* _Work task_: Every line containing the word "özel" is to be copied from the data below.

(Extracted page text data)
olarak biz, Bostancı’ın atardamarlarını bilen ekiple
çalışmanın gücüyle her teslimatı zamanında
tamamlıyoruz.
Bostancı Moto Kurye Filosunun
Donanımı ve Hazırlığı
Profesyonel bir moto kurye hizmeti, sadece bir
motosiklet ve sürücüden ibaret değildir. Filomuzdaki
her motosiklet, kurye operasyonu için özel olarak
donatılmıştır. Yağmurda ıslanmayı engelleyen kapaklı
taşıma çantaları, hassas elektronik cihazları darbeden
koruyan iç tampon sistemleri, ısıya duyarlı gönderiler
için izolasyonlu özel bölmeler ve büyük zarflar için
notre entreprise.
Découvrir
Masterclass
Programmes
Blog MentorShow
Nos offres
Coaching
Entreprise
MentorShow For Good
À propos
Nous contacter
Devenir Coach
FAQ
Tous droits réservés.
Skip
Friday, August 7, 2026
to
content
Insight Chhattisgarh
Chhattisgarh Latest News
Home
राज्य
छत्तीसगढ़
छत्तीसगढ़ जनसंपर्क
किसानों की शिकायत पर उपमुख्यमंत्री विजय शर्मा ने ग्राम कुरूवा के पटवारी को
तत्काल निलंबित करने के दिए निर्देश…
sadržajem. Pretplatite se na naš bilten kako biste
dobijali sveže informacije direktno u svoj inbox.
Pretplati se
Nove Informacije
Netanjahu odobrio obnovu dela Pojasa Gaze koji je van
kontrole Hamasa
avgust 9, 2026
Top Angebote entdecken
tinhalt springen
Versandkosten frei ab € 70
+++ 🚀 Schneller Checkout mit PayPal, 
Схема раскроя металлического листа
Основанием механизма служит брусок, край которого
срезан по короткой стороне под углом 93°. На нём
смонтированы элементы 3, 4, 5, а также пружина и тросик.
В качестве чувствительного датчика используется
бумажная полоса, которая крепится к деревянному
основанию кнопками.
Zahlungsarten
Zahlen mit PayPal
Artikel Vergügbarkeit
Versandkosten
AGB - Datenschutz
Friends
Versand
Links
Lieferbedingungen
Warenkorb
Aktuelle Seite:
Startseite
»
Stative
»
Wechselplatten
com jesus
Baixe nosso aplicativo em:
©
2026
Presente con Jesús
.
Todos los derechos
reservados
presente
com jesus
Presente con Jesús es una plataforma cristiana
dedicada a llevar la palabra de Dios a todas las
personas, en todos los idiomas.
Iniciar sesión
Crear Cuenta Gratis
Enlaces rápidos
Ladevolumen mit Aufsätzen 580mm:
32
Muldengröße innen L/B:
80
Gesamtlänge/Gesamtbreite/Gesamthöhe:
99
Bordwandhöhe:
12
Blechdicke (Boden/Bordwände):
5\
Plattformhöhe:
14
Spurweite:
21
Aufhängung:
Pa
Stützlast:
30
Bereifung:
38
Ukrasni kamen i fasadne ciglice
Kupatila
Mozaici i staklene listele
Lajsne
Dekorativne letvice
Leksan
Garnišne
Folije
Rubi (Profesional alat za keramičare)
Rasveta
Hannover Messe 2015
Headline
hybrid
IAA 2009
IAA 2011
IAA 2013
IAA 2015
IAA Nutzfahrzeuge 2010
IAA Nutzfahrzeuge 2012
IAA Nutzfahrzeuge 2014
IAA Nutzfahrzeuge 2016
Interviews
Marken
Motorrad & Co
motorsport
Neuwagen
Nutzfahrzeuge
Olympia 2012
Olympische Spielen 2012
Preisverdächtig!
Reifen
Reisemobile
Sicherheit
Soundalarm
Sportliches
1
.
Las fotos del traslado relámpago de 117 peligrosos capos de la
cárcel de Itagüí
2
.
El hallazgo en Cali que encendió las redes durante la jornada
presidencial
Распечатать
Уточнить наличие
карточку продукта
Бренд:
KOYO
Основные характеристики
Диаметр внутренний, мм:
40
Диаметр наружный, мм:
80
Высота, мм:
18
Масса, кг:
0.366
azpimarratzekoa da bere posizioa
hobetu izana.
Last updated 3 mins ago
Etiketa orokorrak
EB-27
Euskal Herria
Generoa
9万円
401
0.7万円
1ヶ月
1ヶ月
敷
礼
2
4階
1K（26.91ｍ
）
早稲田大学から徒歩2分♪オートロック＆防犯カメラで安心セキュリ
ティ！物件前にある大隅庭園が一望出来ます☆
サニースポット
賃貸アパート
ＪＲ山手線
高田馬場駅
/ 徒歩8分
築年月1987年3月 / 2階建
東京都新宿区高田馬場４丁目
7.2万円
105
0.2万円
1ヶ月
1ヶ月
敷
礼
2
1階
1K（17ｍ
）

* _Solution_:
her motosiklet, kurye operasyonu için özel olarak
için izolasyonlu özel bölmeler ve büyük zarflar için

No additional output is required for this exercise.